■ Problem to solve ■
Print out the data precisely as it appears here, with no pictures.

■ Recorded data ■
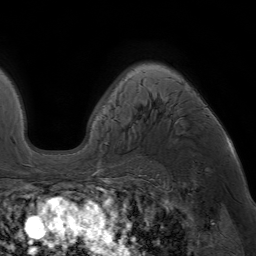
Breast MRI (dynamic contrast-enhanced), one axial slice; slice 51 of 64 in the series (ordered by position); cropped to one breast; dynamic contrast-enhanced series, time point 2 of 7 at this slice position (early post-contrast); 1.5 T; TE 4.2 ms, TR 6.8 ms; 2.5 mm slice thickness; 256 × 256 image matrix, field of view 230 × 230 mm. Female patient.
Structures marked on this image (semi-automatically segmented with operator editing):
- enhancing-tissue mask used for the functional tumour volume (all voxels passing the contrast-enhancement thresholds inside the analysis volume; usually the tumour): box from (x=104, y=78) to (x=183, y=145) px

■ Output for this task ■
Breast MRI (dynamic contrast-enhanced), one axial slice; slice 51 of 64 in the series (ordered by position); cropped to one breast; dynamic contrast-enhanced series, time point 2 of 7 at this slice position (early post-contrast); 1.5 T; TE 4.2 ms, TR 6.8 ms; 2.5 mm slice thickness; 256 × 256 image matrix, field of view 230 × 230 mm. Female patient.
Structures marked on this image (semi-automatically segmented with operator editing):
- enhancing-tissue mask used for the functional tumour volume (all voxels passing the contrast-enhancement thresholds inside the analysis volume; usually the tumour): box from (x=104, y=78) to (x=183, y=145) px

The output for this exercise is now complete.